= Task item =
From the line below that contains "right knee: (265, 467)" to the line that contains "right knee: (99, 97)", repeat every line exactly, both ends included, and nothing else.

========================================

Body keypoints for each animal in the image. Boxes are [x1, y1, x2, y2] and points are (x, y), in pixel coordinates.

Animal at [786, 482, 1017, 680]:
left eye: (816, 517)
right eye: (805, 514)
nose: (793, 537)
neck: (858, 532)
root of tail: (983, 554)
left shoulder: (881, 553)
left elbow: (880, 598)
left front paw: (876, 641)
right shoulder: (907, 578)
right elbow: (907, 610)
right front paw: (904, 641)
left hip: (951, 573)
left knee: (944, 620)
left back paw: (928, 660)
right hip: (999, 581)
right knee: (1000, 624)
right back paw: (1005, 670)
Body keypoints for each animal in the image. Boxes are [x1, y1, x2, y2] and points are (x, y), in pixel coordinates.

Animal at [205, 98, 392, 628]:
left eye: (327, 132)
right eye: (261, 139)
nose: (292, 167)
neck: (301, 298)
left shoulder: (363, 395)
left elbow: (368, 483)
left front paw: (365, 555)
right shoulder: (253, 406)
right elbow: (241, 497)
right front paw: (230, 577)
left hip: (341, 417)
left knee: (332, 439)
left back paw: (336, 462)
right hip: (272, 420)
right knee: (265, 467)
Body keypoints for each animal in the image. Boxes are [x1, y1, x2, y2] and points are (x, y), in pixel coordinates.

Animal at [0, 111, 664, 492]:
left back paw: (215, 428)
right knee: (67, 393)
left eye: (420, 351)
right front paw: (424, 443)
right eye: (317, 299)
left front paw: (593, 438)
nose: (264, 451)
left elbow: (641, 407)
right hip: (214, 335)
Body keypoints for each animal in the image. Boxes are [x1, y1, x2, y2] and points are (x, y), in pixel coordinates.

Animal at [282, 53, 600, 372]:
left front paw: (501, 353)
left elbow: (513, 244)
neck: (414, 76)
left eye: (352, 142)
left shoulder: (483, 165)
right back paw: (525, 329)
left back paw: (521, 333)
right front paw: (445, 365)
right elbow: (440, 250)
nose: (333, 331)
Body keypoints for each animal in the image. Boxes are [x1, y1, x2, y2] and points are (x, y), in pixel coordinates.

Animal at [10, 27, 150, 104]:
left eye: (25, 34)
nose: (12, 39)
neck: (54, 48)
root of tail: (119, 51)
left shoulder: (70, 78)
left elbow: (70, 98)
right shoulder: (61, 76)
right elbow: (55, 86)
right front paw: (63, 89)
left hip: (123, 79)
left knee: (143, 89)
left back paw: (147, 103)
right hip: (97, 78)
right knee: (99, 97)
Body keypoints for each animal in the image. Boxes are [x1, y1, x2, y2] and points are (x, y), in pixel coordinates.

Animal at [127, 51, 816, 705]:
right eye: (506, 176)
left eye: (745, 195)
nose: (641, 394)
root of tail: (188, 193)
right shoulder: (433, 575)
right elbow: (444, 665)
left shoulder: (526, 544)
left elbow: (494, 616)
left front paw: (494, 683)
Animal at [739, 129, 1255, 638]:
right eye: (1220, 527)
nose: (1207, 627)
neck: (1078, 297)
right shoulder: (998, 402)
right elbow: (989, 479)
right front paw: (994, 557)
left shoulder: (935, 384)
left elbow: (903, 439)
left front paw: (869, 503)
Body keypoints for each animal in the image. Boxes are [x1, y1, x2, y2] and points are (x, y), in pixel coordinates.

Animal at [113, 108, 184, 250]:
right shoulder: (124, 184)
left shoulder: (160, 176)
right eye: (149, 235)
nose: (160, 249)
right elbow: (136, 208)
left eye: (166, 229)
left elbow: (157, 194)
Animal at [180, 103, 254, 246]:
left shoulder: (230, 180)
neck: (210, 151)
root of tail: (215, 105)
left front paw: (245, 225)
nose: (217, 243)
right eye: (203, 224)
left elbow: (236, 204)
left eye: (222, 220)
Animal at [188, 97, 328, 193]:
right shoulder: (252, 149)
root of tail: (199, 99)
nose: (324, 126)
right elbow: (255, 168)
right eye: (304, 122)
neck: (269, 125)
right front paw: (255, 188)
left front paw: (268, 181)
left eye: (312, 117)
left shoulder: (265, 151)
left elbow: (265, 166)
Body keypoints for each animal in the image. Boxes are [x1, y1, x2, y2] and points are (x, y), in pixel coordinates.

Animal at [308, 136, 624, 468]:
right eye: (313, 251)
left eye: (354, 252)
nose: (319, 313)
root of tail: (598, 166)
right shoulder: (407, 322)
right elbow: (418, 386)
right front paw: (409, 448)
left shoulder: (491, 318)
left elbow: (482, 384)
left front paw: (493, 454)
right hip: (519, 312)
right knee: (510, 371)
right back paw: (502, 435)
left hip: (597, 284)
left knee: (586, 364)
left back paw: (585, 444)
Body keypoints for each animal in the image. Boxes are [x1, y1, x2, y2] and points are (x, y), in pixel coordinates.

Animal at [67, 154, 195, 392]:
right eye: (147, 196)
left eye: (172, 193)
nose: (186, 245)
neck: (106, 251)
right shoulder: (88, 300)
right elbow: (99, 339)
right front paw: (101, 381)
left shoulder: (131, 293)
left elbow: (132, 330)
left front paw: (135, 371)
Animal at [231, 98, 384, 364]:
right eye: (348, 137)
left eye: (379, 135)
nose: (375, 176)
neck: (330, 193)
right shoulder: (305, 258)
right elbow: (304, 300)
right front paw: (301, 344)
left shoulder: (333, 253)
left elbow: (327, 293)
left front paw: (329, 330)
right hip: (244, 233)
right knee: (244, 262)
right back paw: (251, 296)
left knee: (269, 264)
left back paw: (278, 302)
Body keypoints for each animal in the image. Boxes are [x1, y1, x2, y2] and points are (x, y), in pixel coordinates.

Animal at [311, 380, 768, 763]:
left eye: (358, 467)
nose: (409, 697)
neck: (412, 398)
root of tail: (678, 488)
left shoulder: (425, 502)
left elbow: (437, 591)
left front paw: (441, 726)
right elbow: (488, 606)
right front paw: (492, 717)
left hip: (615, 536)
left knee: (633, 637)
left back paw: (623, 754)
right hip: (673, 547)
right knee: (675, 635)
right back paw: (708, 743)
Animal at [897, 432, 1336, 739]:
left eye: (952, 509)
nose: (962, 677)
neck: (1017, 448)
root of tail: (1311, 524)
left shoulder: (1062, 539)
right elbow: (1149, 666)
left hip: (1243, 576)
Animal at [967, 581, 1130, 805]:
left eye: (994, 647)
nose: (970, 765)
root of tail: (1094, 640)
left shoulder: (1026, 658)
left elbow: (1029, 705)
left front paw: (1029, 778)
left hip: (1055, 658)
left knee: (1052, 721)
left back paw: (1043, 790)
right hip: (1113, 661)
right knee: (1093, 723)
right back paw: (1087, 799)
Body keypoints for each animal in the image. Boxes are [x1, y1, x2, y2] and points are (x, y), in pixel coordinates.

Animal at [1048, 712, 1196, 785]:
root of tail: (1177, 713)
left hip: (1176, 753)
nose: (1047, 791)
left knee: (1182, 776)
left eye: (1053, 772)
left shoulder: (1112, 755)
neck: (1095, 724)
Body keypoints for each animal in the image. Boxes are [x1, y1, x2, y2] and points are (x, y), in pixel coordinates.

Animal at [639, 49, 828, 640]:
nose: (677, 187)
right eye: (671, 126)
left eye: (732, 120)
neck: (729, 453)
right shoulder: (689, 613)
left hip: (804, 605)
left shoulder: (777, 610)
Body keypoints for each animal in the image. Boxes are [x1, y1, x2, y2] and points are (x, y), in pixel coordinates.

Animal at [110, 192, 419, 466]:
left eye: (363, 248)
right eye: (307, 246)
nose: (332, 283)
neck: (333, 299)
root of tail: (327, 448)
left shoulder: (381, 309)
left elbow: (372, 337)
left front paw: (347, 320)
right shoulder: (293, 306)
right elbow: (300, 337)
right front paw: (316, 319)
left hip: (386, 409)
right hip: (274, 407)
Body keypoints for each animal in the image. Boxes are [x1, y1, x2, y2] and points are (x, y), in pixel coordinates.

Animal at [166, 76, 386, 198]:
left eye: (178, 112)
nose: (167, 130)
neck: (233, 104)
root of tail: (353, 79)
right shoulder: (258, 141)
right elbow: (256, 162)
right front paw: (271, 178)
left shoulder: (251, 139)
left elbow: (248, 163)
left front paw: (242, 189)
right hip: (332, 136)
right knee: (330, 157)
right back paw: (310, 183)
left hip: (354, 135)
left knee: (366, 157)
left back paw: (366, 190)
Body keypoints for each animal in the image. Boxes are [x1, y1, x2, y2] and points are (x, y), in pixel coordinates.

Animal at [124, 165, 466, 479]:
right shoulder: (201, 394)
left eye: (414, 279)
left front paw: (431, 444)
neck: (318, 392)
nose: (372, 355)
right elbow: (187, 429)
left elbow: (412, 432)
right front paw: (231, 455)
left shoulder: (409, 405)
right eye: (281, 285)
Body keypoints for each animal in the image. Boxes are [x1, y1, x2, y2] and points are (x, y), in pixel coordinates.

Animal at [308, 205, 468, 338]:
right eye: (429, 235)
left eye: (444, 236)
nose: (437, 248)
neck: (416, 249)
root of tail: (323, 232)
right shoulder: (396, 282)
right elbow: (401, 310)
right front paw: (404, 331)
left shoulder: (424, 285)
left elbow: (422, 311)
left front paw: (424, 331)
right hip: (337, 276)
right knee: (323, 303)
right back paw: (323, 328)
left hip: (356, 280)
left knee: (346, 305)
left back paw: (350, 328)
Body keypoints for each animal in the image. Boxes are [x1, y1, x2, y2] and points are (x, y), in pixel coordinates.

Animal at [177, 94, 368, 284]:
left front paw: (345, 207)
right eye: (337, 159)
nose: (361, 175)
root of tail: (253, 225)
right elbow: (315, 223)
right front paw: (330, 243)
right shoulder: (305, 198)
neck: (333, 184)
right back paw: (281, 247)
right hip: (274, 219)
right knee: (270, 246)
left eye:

========================================

= Answer section =
right knee: (265, 467)
Body keypoints for each animal in the image. Boxes are [x1, y1, x2, y2] and points are (x, y), in pixel coordinates.

Animal at [0, 111, 664, 492]:
left back paw: (215, 428)
right knee: (67, 393)
left eye: (420, 351)
right front paw: (424, 443)
right eye: (317, 299)
left front paw: (593, 438)
nose: (264, 451)
left elbow: (641, 407)
right hip: (214, 335)
Body keypoints for each animal in the image. Boxes are [x1, y1, x2, y2] and points are (x, y), in pixel coordinates.

Animal at [282, 53, 600, 372]:
left front paw: (501, 353)
left elbow: (513, 244)
neck: (414, 76)
left eye: (352, 142)
left shoulder: (483, 165)
right back paw: (525, 329)
left back paw: (521, 333)
right front paw: (445, 365)
right elbow: (440, 250)
nose: (333, 331)
Body keypoints for each animal in the image. Boxes are [x1, y1, x2, y2] and points are (x, y), in pixel coordinates.

Animal at [10, 27, 150, 104]:
left eye: (25, 34)
nose: (12, 39)
neck: (54, 48)
root of tail: (119, 51)
left shoulder: (70, 78)
left elbow: (70, 98)
right shoulder: (61, 76)
right elbow: (55, 86)
right front paw: (63, 89)
left hip: (123, 79)
left knee: (143, 89)
left back paw: (147, 103)
right hip: (97, 78)
right knee: (99, 97)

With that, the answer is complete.